→ TEXTO DE ESTUDO:

:::

Quero crer que, longe de estar obsoleta,
a questão do território tornou-se central. Como
se sabe, a forma última da soberania, num mundo competitivo,
é o monopólio, em mãos do Estado, da utilização
legítima da força e essa jurisdição
exclusiva se exerce num quadro territorial definido, ou seja,
dentro de fronteiras internacionalmente reconhecidas.
O território não é
uma noção abstrata mas uma realidade histórica
e juridicamente construída. O esforço de desvalorizá-lo
ataca o conceito de soberania. Se descaracterizado, o território
deixaria de ser uma construção política para
transformar-se num simples "espaço" para a atividade
política, econômica e cultural. As fronteiras se
tornariam supérfluas, e com elas a soberania e os conseqüentes
interesses nacionais iriam constituir obstáculos arcaicos
à evolução do sistema internacional.
Terra, território e espaço
são conceitos que não se confundem. Terra, como
fator da produção, engloba os recursos naturais
e o meio ambiente e seu valor se expressa em termos patrimoniais.
Já território, onde se radica uma sociedade organizada
como Estado, representa outros tipos de valor, usualmente não
mensuráveis em dólares ou reais. Espaço,
neste contexto, corresponde a uma noção degradada
de território.
Desenfatizar o território vale
por endossar os modelos hegemônicos de ordem internacional.
O gerenciamento do território, seu ordenamento, torna-se
um atributo crítico da organização do futuro
da sociedade nacional.
Nem de longe estariam os países
desenvolvidos dispostos a abandonar sua base territorial, a jurisdição
sobre seus respectivos territórios nacionais. Buscam apenas
modificar o uso que é feito da terra, como fator de produção.
Não cogitam limitar sua própria jurisdição
como se depreende dos controles aperfeiçoados que impõem
aos fluxos migratórios. Querem, porém, mudanças
na jurisdição sobre os territórios alheios;
fora das fronteiras do mundo desenvolvido, o território
se transformaria num espaço, no qual o fator de produção
terra se tornaria internacionalmente disponível.
Quem poderia ser contra o Estado e
a corporação "virtuais" como veículos
lançadores de um futuro melhor? Ou serão estas idéias
apenas - e paradoxalmente - mais um enfoque neoconservador de
entender o mundo? Será que voltamos ao tempo em que a "mudança"
se apresentava como um artifício para manter as coisas
tais como estão?
Afinal, uma das características
básicas da transição disparada pelo fim da
guerra fria é a sobrevivência de idéias antiquadas,
sob o disfarce da modernidade.

:::

→ REGISTROS EXTRAÍDOS:
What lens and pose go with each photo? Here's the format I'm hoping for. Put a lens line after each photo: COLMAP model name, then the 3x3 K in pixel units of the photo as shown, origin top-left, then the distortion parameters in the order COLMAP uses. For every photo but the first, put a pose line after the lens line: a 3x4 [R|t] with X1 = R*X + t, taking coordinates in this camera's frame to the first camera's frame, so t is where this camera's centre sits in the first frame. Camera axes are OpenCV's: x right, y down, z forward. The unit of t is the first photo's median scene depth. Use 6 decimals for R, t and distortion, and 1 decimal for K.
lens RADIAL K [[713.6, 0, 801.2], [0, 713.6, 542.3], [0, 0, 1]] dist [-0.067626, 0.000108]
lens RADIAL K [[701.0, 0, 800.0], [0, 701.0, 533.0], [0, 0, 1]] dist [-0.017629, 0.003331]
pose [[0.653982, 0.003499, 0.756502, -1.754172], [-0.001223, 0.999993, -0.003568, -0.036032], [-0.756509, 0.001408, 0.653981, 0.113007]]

:::

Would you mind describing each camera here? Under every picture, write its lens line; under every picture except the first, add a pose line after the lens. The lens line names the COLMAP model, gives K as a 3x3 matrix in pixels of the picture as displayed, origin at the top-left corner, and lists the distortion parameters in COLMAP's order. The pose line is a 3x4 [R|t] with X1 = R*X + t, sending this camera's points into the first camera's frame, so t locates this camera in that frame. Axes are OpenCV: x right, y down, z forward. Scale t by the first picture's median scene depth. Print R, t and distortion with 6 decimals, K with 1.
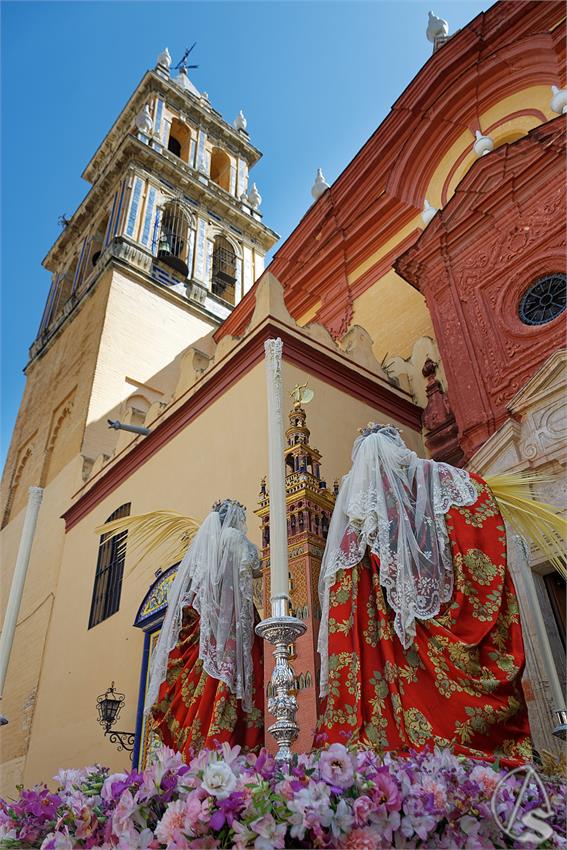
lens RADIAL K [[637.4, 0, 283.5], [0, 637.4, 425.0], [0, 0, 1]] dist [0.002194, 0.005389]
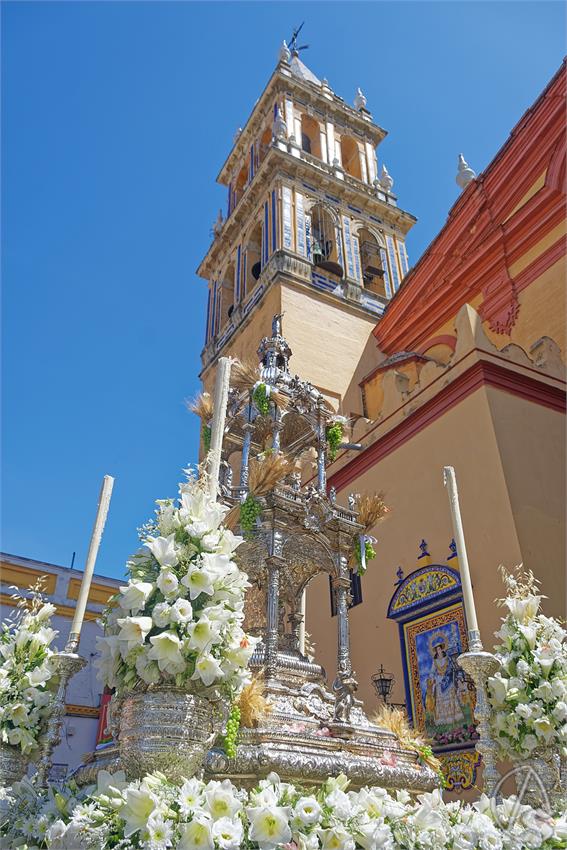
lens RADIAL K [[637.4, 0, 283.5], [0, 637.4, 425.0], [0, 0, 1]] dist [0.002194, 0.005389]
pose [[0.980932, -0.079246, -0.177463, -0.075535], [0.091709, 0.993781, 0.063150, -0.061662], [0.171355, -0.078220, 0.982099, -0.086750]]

:::

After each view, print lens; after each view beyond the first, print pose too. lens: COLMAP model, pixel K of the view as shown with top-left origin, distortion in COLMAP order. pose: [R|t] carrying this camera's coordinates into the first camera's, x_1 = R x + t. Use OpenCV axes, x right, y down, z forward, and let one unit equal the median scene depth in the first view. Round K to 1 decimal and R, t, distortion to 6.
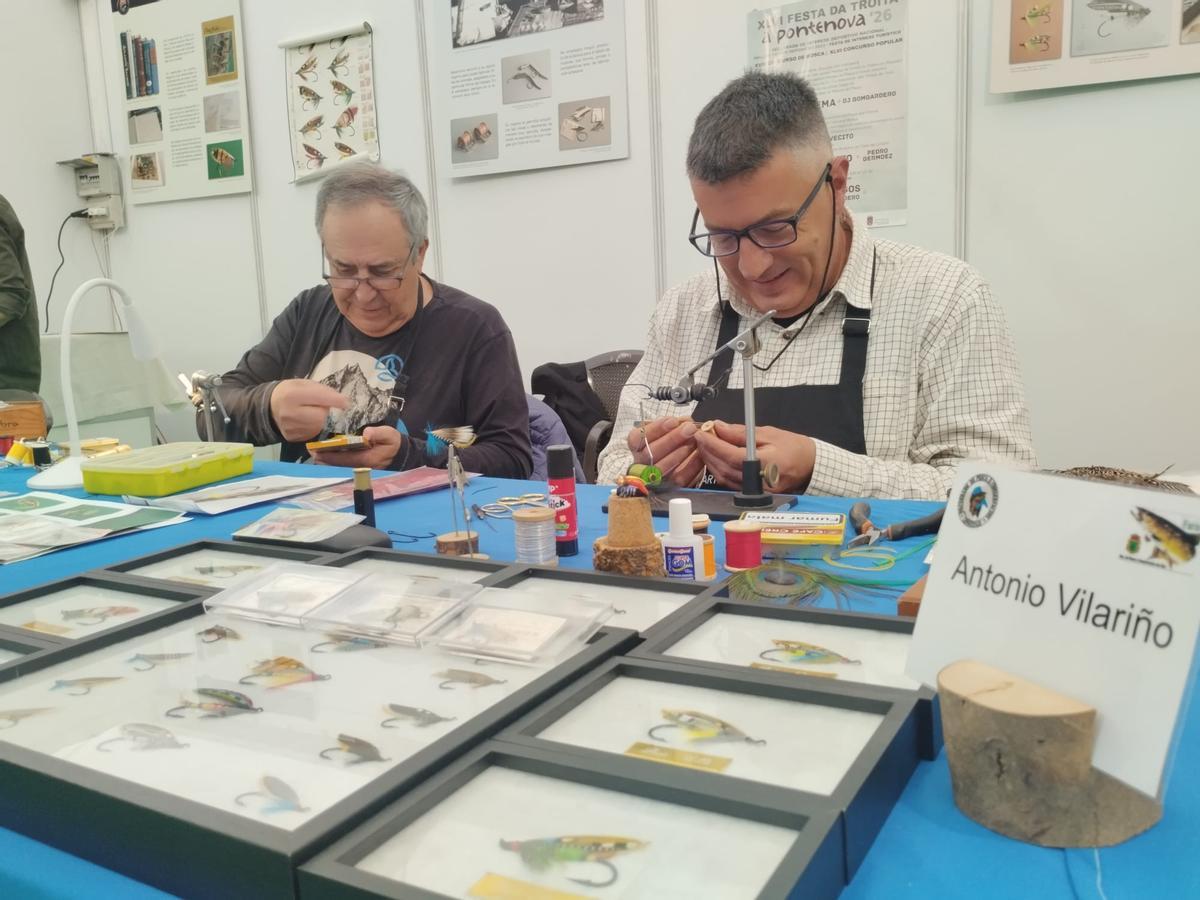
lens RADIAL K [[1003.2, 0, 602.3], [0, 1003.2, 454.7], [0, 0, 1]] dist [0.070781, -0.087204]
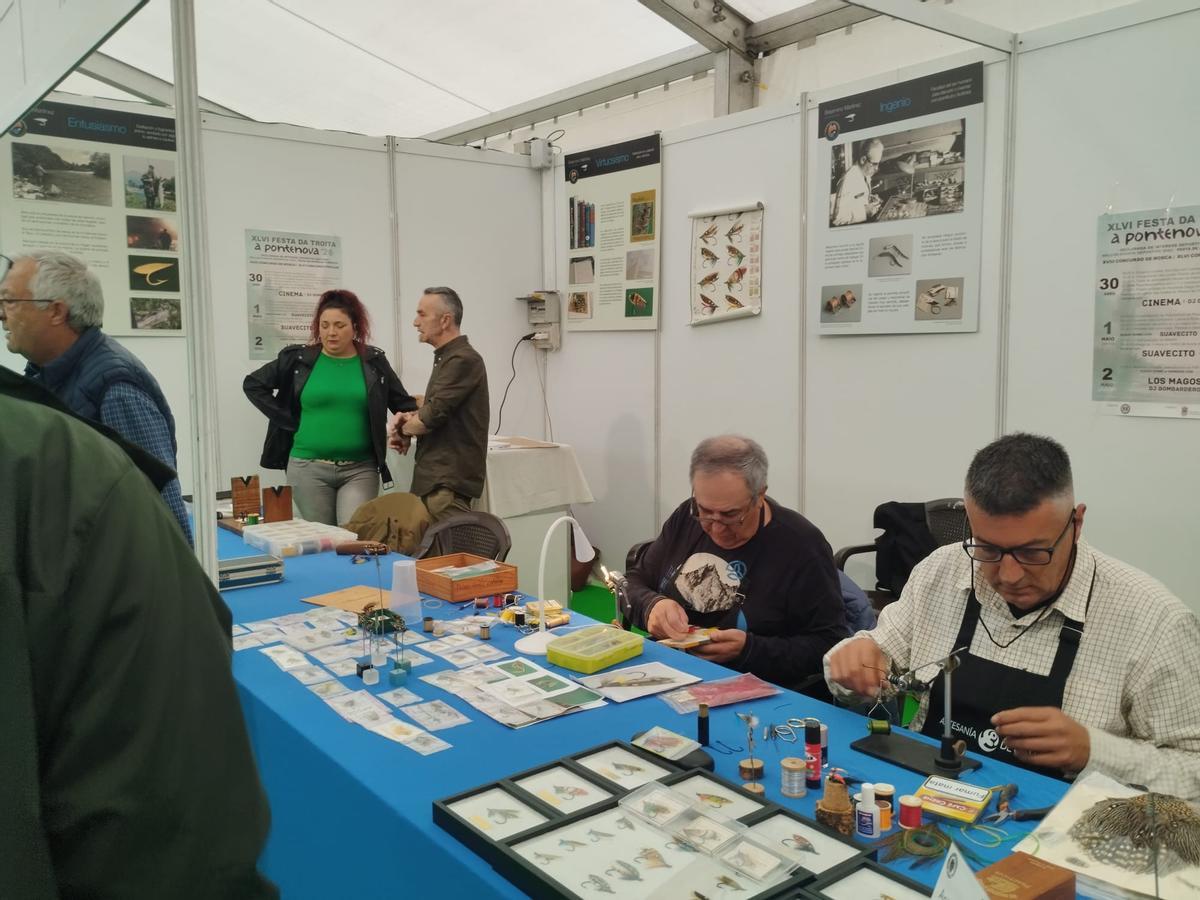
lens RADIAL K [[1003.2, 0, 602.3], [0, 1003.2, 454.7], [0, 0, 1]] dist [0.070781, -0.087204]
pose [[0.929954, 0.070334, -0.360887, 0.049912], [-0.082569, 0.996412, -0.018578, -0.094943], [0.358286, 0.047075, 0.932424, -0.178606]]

:::

Extraia do texto de estudo, sem nenhuma alteração, o trecho que começa nas palavras "O gerenciamento do" e termina logo após "tornaria internacionalmente disponível.". Os registros não serão necessários.

O gerenciamento do território, seu ordenamento, torna-se
um atributo crítico da organização do futuro
da sociedade nacional.
Nem de longe estariam os países
desenvolvidos dispostos a abandonar sua base territorial, a jurisdição
sobre seus respectivos territórios nacionais. Buscam apenas
modificar o uso que é feito da terra, como fator de produção.
Não cogitam limitar sua própria jurisdição
como se depreende dos controles aperfeiçoados que impõem
aos fluxos migratórios. Querem, porém, mudanças
na jurisdição sobre os territórios alheios;
fora das fronteiras do mundo desenvolvido, o território
se transformaria num espaço, no qual o fator de produção
terra se tornaria internacionalmente disponível.